I should clarify. My emphasis should have been on issues of power, rather than size. Governments happen to be large institutions for sure, but the power to realize a breakup of monopolistic practice lies in the fact that the government possesses that which private industry does not: a standing army. What is a decree sans power? A government mandate only means anything because it has coercive capability.

Besides, historically speaking monopolies have existed in lieu of strong government regulation or involvement. Look at Germany in the late 19th-early 20th century, e.g. the Rhine-Westphalian Coal Syndicate or Bayer.

Sadly you may well be right. I was just looking through Berkshire Hathaway's Annual Report 2008 the other night, and here's a crisp bit (page 18): "...only companies having problems that can infect the entire neighborhood – I won’t mention names – are certain to become a concern of the state (an outcome, I’m sad to say, that is proper). From this irritating reality comes The First Law of Corporate Survival for ambitious CEOs who pile on leverage and run large and unfathomable derivatives books: Modest incompetence simply won’t do; it’s mindboggling screw-ups that are required."
> Are the ultimate free market advocates on Wall Street secretly non-believers in free markets?

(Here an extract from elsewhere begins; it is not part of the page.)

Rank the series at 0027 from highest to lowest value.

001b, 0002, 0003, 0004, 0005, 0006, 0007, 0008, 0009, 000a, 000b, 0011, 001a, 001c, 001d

What makes you think that the Wall Street folks are free market advocates? (Goldman Sachs, in particular, is a huge believer in govt intervention, perhaps because almost all of the folks in govt making such decisions have Goldman ties.)

In other news, big biz isn't a free market advocate either. GE is lobbying for govt mandates for its products. Walmart is lobbying to increase the health insurance costs of its competitors.

If you don't want big biz running something via govt, you can't let govt run said something. Regulatory capture is how things work.

> What makes you think that the Wall Street folks are free market advocates?

Good point. I guess I believe everything they tell me on CNBC. ;)

> Good point. I guess I believe everything they tell me on CNBC. ;)

CNBC's audience is investors, not wall street folk.

Indeed. The `man in the street' is the one who benefits from free markets. (Also the farmers in Africa.)
"Does this mean the capital markets knowingly take extraordinary risks fully expecting a government bailout if they fail badly enough, but pocketing the profits if luck goes their way?"

No. But if you had a large sum of money in the financial system, would you have felt more secure if the government did or didn't bail out Lehman?